4. Marie Curie, 1911
“Você está sugerindo que a Academia de Estocolmo, caso tivesse sido avisada com antecedência, provavelmente não teria me dado o prêmio a não ser que eu pudesse explicar os ataques de que fui objeto? Então, eu devo agir de acordo com minhas convicções. A atitude a que você me aconselha pareceria um grave erro da minha parte. O prêmio me foi concedido pela descoberta do Rádio e do Polônio. Eu acredito que não haja conexão entre o meu trabalho científico e os fatos privados. Eu não posso aceitar a ideia de que a apreciação do valor de um trabalho científico deva ser influenciada por calúnias e difamações sobre a vida pessoal.”
A carta acima é comovente por um motivo diferente das demais, e ilustra as dificuldades de ser mulher e cientista em uma época mais machista que a atual. Após a morte de seu marido Pierre, Curie entrou em um relacionamento com o físico Paul Langevin, que era casado e tinha quatro filhos. A esposa de Langevin descobriu a traição e começou uma campanha de difamação de Curie nos jornais. O escândalo fez com que a Academia Sueca tentasse recuar de entregar o prêmio à viúva, ainda que muitos outros cientistas homens que receberam a honraria tivessem seus affairs.
5. Antonia Maury, por volta de 1892
“Eu não considero justo que eu passe meu trabalho para outras mãos até que ele possa ser reconhecido como trabalho feito por mim.
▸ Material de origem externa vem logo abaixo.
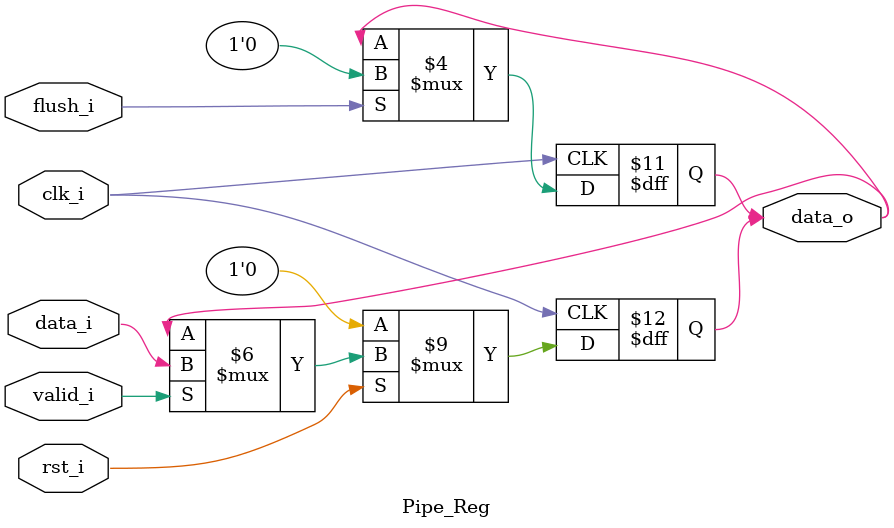
<source format=v>
`timescale 1ns / 1ps
module Pipe_Reg(
    clk_i,
    rst_i,
    data_i,
	valid_i,
	flush_i,
    data_o
    );
					
parameter size = 1;
parameter ctrl_size = 1;

input   clk_i;		  
input   rst_i;
input   [size-1:0] data_i;
input 	valid_i;
input 	flush_i;
output reg  [size-1:0] data_o;
	  
always@(posedge clk_i) begin
    if(~rst_i)
        data_o <= 0;
    else if(valid_i)	
        data_o <= data_i;
end

always@(posedge clk_i) begin
	if(flush_i)
		data_o[ctrl_size-1:0] <= 0;
end

endmodule	
</source>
Eu cheguei à teoria ao custo de muito pensamento e comparações elaboradas, e acho que eu deveria receber crédito total pela minha teoria das relações entre os espectros das estrelas e também pelas minhas teorias sobre Beta Lyrae.”
Antonia Maury é praticamente em anônima em relação aos demais personagens desta lista, mas foi uma personagem fundamental da astronomia no início do século 20. Ela era uma das calculadoras de Harvard, um grupo de mulheres contratadas pelo astrônomo Edward Pickering para detrminar posição no céu, temperatura e outras características de estrelas usando chapas fotográficas rudimentares. Elas foram muito além do trabalho braçal e fizeram descobertas importantíssimas (o estudo de Henrietta Leavitt sobre estrelas chamadas cefeidas, por exemplo, permitiu a Hubble determinar que o Universo está em expansão).
Antonia Maury deixou o observatório, entre outros motivos, por não poder assinar suas descobertas, e enviou a carta acima a Pickering quando ele implorou que ela voltasse. Ele atendeu às exigências da astrônoma e passou a creditá-la, em um momento histórico para a história das mulheres na ciência.